Il citato art. 111 del DLgs. 81/2008 illustra infatti, secondo un preciso schema logico, quale sia la condotta che il legislatore ha ritenuto idonea a garantire la sicurezza dei lavoratori che devono eseguire tali tipologie di lavoro a rischio caduta.
La prima disposizione prevede che debba essere data priorità alle misure di protezione collettiva rispetto alle misure di protezione individuale (art. 111 comma 1 lett. a); ciò i quanto i dispositivi di protezione collettiva sono atti a operare indipendentemente dal fatto, e a dispetto del fatto, che il lavoratore abbia imprudentemente omesso di utilizzare il dispositivo di protezione individuale.
La seconda disposizione consente al datore di lavoro di scegliere il tipo più idoneo tra i sistemi di accesso ai posti di lavoro temporanei in quota (art. 111 comma 2); è, quindi, valorizzata la possibilità per il datore di lavoro di optare, in relazione allo stato di fatto, per un sistema piuttosto che per un altro.
Un’ulteriore disposizione prevede che il datore di lavoro possa disporre l’impiego di sistemi di accesso e di posizionamento mediante funi solamente nelle circostanze in cui risulti che l’impiego di un’altra attrezzatura di lavoro considerata più sicura non sia giustificato per la breve durata di utilizzo ovvero per caratteristiche del luogo non modificabili (art. 111 comma 4).
L’obbligo di minimizzare i rischi insiti nelle attrezzature scelte è stato correlato dal legislatore al sistema prescelto dal datore di lavoro e l’installazione di dispositivi di protezione contro le cadute è stato correlato a tale scelta (art. 111 comma 5).

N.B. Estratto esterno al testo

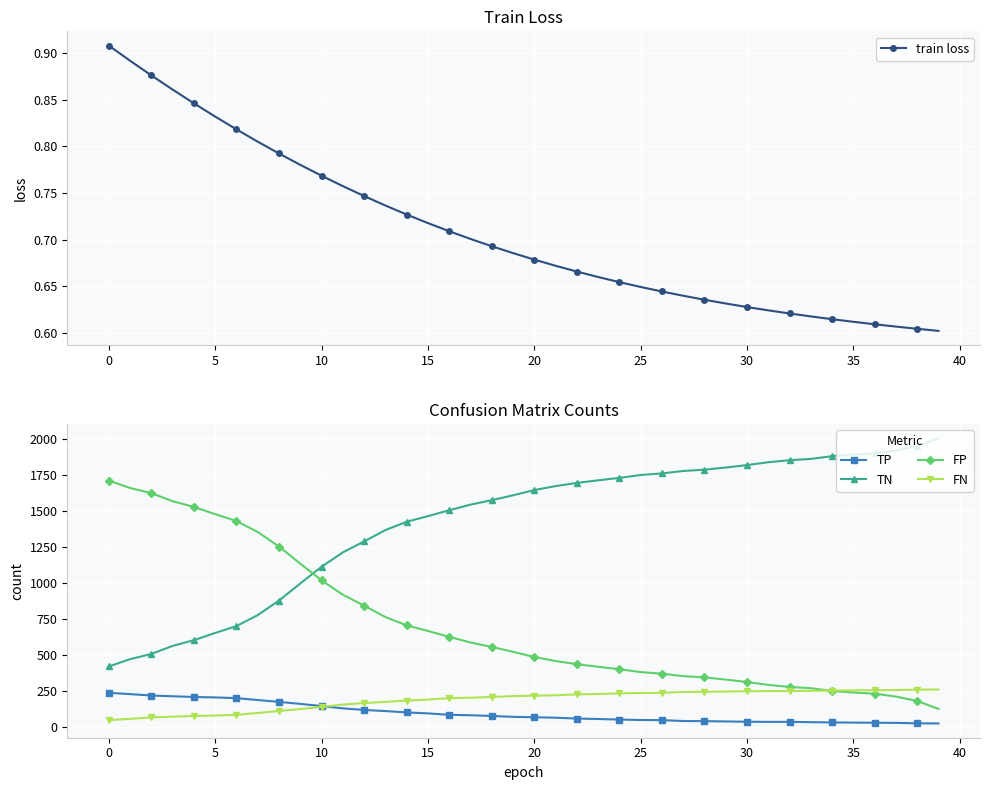

Reading right to left, extract all data points from this chart.

train loss: 0.6	0.6	0.6	0.6	0.6	0.6	0.6	0.6	0.6	0.6	0.6	0.6	0.6	0.6	0.6	0.7	0.7	0.7	0.7	0.7	0.7	0.7	0.7	0.7	0.7	0.7	0.7	0.7	0.8	0.8	0.8	0.8	0.8	0.8	0.8	0.8	0.9	0.9	0.9	0.9
TP: 24.0	25.0	28.0	29.0	30.0	31.0	33.0	35.0	35.0	36.0	38.0	40.0	41.0	47.0	48.0	51.0	55.0	58.0	64.0	67.0	70.0	76.0	81.0	84.0	94.0	101.0	110.0	118.0	129.0	145.0	160.0	174.0	187.0	200.0	205.0	208.0	213.0	218.0	228.0	237.0
TN: 2007.0	1952.0	1921.0	1901.0	1893.0	1882.0	1863.0	1854.0	1840.0	1820.0	1803.0	1788.0	1779.0	1762.0	1751.0	1731.0	1714.0	1696.0	1674.0	1646.0	1610.0	1576.0	1545.0	1506.0	1465.0	1426.0	1368.0	1289.0	1213.0	1113.0	997.0	878.0	777.0	701.0	653.0	603.0	563.0	507.0	471.0	420.0
FP: 125.0	180.0	211.0	231.0	239.0	250.0	269.0	278.0	292.0	312.0	329.0	344.0	353.0	370.0	381.0	401.0	418.0	436.0	458.0	486.0	522.0	556.0	587.0	626.0	667.0	706.0	764.0	843.0	919.0	1019.0	1135.0	1254.0	1355.0	1431.0	1479.0	1529.0	1569.0	1625.0	1661.0	1712.0
FN: 260.0	259.0	256.0	255.0	254.0	253.0	251.0	249.0	249.0	248.0	246.0	244.0	243.0	237.0	236.0	233.0	229.0	226.0	220.0	217.0	214.0	208.0	203.0	200.0	190.0	183.0	174.0	166.0	155.0	139.0	124.0	110.0	97.0	84.0	79.0	76.0	71.0	66.0	56.0	47.0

È, dunque, nell’ambito del sistema prescelto dal datore di lavoro, in ossequio a tali disposizioni, che deve essere valutata la responsabilità colposa del datore di lavoro per l’omissione di ulteriori cautele atte a minimizzare il rischio di caduta.

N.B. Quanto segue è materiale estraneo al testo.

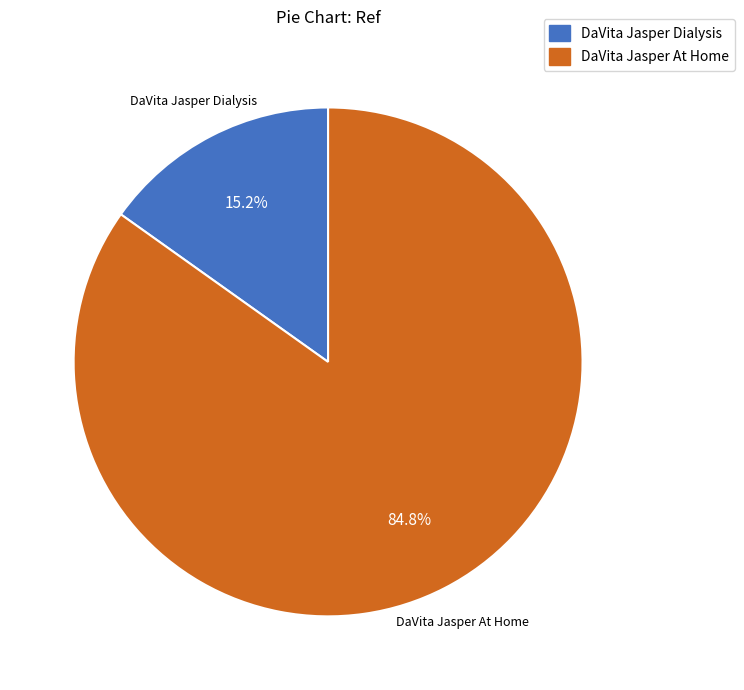

Which category has the biggest portion of the pie?

DaVita Jasper At Home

Dalla disposizione contenuta nell’art. 111 comma 6 si desume, altresì, che solo l’esecuzione di lavori di natura particolare può giustificare l’eliminazione temporanea di un dispositivo di protezione collettiva contro le cadute che, in ogni caso, dovrà essere immediatamente ripristinato una volta terminato il lavoro di natura particolare.

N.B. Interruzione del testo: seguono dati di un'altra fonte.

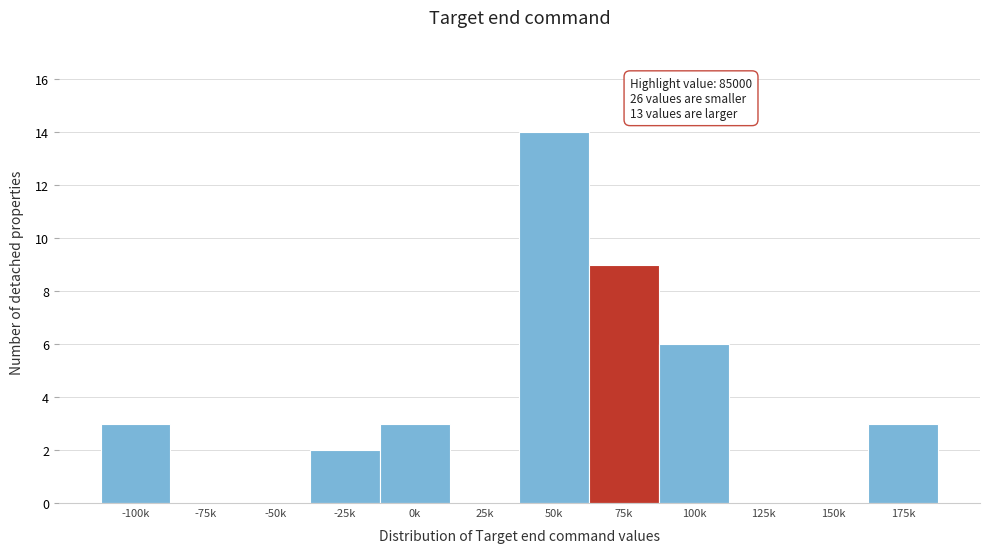

Reading left to right, extract all data points from this chart.

-100k=3	-75k=0	-50k=0	-25k=2	0k=3	25k=0	50k=14	75k=9	100k=6	125k=0	150k=0	175k=3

Seguendo il percorso indicato dal legislatore, compito del giudice di merito è, dunque, in primo luogo, stabilire quale sia la misura di protezione scelta nel caso concreto dal datore di lavoro, onde verificare se in tale scelta il datore si fosse attenuto ai criteri indicati dalla norma la cui violazione gli è contestata.
In secondo luogo, è compito del giudice di merito verificare se, in relazione al tipo di sistema di protezione prescelto e alle attrezzature adottate, il datore abbia correttamente individuato e fornito gli strumenti idonei a minimizzare i rischi per i lavoratori contro le cadute.